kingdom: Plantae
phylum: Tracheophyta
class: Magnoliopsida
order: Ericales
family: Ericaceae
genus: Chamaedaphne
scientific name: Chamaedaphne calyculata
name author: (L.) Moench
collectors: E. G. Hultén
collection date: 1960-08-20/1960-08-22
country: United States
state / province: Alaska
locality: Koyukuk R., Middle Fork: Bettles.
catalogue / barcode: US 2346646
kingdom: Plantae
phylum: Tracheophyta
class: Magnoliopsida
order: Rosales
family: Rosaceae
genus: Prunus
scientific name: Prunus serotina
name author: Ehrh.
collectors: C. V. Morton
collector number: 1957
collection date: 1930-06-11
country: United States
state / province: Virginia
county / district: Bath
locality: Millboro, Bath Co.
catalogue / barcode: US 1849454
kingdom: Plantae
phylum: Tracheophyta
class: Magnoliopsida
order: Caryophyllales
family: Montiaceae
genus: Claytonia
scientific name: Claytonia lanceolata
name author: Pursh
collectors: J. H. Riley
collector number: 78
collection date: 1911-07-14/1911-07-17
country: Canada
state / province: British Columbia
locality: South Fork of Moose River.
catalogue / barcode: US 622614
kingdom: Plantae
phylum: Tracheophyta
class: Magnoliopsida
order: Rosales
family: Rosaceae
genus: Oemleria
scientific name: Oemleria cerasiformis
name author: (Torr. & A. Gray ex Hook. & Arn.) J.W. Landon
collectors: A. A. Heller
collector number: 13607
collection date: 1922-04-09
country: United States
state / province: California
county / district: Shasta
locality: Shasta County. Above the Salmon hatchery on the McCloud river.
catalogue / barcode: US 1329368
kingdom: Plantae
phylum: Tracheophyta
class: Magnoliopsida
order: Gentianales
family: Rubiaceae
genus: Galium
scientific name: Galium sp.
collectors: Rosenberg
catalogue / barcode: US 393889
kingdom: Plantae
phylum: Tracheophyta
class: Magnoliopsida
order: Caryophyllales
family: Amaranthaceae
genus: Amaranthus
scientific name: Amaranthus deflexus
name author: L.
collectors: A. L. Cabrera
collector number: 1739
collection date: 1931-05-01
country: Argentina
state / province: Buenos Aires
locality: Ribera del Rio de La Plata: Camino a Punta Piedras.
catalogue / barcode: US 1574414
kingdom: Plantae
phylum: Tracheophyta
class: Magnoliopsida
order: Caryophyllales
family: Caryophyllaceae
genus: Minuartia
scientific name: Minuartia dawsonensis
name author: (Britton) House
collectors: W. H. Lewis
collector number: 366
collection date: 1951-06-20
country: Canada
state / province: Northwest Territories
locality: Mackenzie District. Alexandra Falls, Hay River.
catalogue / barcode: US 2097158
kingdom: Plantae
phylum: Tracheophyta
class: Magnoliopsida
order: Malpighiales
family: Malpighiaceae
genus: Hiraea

****

Task to complete:
Rewrite the listing with every "locality" replaced by "site", keeping all other text the same.

Complete output:
kingdom: Plantae
phylum: Tracheophyta
class: Magnoliopsida
order: Ericales
family: Ericaceae
genus: Chamaedaphne
scientific name: Chamaedaphne calyculata
name author: (L.) Moench
collectors: E. G. Hultén
collection date: 1960-08-20/1960-08-22
country: United States
state / province: Alaska
site: Koyukuk R., Middle Fork: Bettles.
catalogue / barcode: US 2346646
kingdom: Plantae
phylum: Tracheophyta
class: Magnoliopsida
order: Rosales
family: Rosaceae
genus: Prunus
scientific name: Prunus serotina
name author: Ehrh.
collectors: C. V. Morton
collector number: 1957
collection date: 1930-06-11
country: United States
state / province: Virginia
county / district: Bath
site: Millboro, Bath Co.
catalogue / barcode: US 1849454
kingdom: Plantae
phylum: Tracheophyta
class: Magnoliopsida
order: Caryophyllales
family: Montiaceae
genus: Claytonia
scientific name: Claytonia lanceolata
name author: Pursh
collectors: J. H. Riley
collector number: 78
collection date: 1911-07-14/1911-07-17
country: Canada
state / province: British Columbia
site: South Fork of Moose River.
catalogue / barcode: US 622614
kingdom: Plantae
phylum: Tracheophyta
class: Magnoliopsida
order: Rosales
family: Rosaceae
genus: Oemleria
scientific name: Oemleria cerasiformis
name author: (Torr. & A. Gray ex Hook. & Arn.) J.W. Landon
collectors: A. A. Heller
collector number: 13607
collection date: 1922-04-09
country: United States
state / province: California
county / district: Shasta
site: Shasta County. Above the Salmon hatchery on the McCloud river.
catalogue / barcode: US 1329368
kingdom: Plantae
phylum: Tracheophyta
class: Magnoliopsida
order: Gentianales
family: Rubiaceae
genus: Galium
scientific name: Galium sp.
collectors: Rosenberg
catalogue / barcode: US 393889
kingdom: Plantae
phylum: Tracheophyta
class: Magnoliopsida
order: Caryophyllales
family: Amaranthaceae
genus: Amaranthus
scientific name: Amaranthus deflexus
name author: L.
collectors: A. L. Cabrera
collector number: 1739
collection date: 1931-05-01
country: Argentina
state / province: Buenos Aires
site: Ribera del Rio de La Plata: Camino a Punta Piedras.
catalogue / barcode: US 1574414
kingdom: Plantae
phylum: Tracheophyta
class: Magnoliopsida
order: Caryophyllales
family: Caryophyllaceae
genus: Minuartia
scientific name: Minuartia dawsonensis
name author: (Britton) House
collectors: W. H. Lewis
collector number: 366
collection date: 1951-06-20
country: Canada
state / province: Northwest Territories
site: Mackenzie District. Alexandra Falls, Hay River.
catalogue / barcode: US 2097158
kingdom: Plantae
phylum: Tracheophyta
class: Magnoliopsida
order: Malpighiales
family: Malpighiaceae
genus: Hiraea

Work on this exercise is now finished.